+++ Available data +++

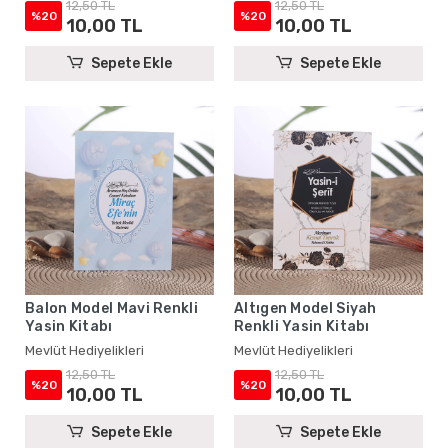
12,50 TL
12,50 TL
%20
%20
10,00 TL
10,00 TL
Sepete Ekle
Sepete Ekle
Balon Model Mavi Renkli
Altıgen Model Siyah
Yasin Kitabı
Renkli Yasin Kitabı
Mevlüt Hediyelikleri
Mevlüt Hediyelikleri
12,50 TL
12,50 TL
%20
%20
10,00 TL
10,00 TL
Sepete Ekle
Sepete Ekle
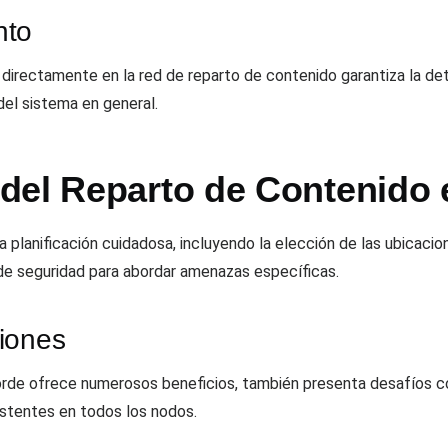
nto
 directamente en la red de reparto de contenido garantiza la d
 del sistema en general.
del Reparto de Contenido 
 planificación cuidadosa, incluyendo la elección de las ubicaci
 de seguridad para abordar amenazas específicas.
iones
orde ofrece numerosos beneficios, también presenta desafíos com
istentes en todos los nodos.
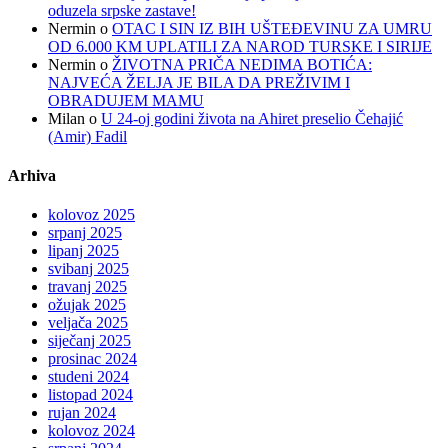
oduzela srpske zastave!
Nermin
o
OTAC I SIN IZ BIH UŠTEĐEVINU ZA UMRU
OD 6.000 KM UPLATILI ZA NAROD TURSKE I SIRIJE
Nermin
o
ŽIVOTNA PRIČA NEDIMA BOTIĆA:
NAJVEĆA ŽELJA JE BILA DA PREŽIVIM I
OBRADUJEM MAMU
Milan
o
U 24-oj godini života na Ahiret preselio Čehajić
(Amir) Fadil
Arhiva
kolovoz 2025
srpanj 2025
lipanj 2025
svibanj 2025
travanj 2025
ožujak 2025
veljača 2025
siječanj 2025
prosinac 2024
studeni 2024
listopad 2024
rujan 2024
kolovoz 2024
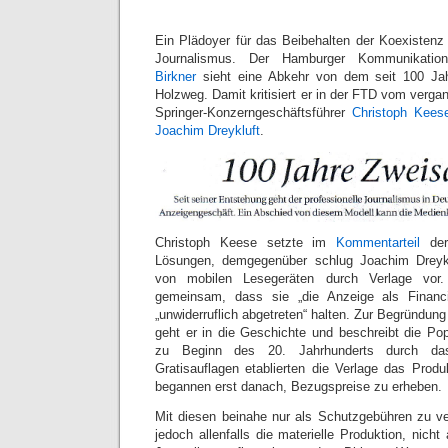
Ein Plädoyer für das Beibehalten der Koexisten
Journalismus. Der Hamburger Kommunikation
Birkner
sieht eine Abkehr von dem seit 100 Jah
Holzweg. Damit kritisiert er in der FTD vom verg
Springer-Konzerngeschäftsführer
Christoph Kees
Joachim Dreykluft
.
Christoph Keese setzte im
Kommentarteil
der
Lösungen, demgegenüber schlug Joachim Dreykl
von mobilen Lesegeräten durch Verlage vor.
gemeinsam, dass sie „die Anzeige als Financi
„unwiderruflich abgetreten“ halten. Zur Begründung
geht er in die Geschichte und beschreibt die Pop
zu Beginn des 20. Jahrhunderts durch da
Gratisauflagen etablierten die Verlage das Prod
begannen erst danach, Bezugspreise zu erheben.
Mit diesen beinahe nur als Schutzgebühren zu v
jedoch allenfalls die materielle Produktion, nicht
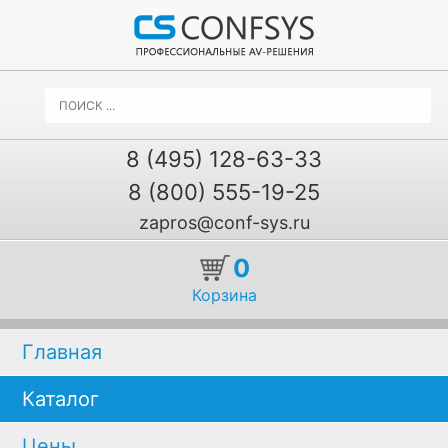
8 (495) 128-63-33
8 (800) 555-19-25
zapros@conf-sys.ru
0
Корзина
Главная
Каталог
Цены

+++

### [What to do]
Copy out word for word the part of the rows that opens with the line containing "Ein Plädoyer für" and runs through the last line of the rows, keeping both ends. Leave the pictures out of your copy.

### [Response area]
Ein Plädoyer für das Beibehalten der Koexisten
Journalismus. Der Hamburger Kommunikation
Birkner
sieht eine Abkehr von dem seit 100 Jah
Holzweg. Damit kritisiert er in der FTD vom verg
Springer-Konzerngeschäftsführer
Christoph Kees
Joachim Dreykluft
.
Christoph Keese setzte im
Kommentarteil
der
Lösungen, demgegenüber schlug Joachim Dreykl
von mobilen Lesegeräten durch Verlage vor.
gemeinsam, dass sie „die Anzeige als Financi
„unwiderruflich abgetreten“ halten. Zur Begründung
geht er in die Geschichte und beschreibt die Pop
zu Beginn des 20. Jahrhunderts durch da
Gratisauflagen etablierten die Verlage das Prod
begannen erst danach, Bezugspreise zu erheben.
Mit diesen beinahe nur als Schutzgebühren zu v
jedoch allenfalls die materielle Produktion, nicht
8 (495) 128-63-33
8 (800) 555-19-25
zapros@conf-sys.ru
0
Корзина
Главная
Каталог
Цены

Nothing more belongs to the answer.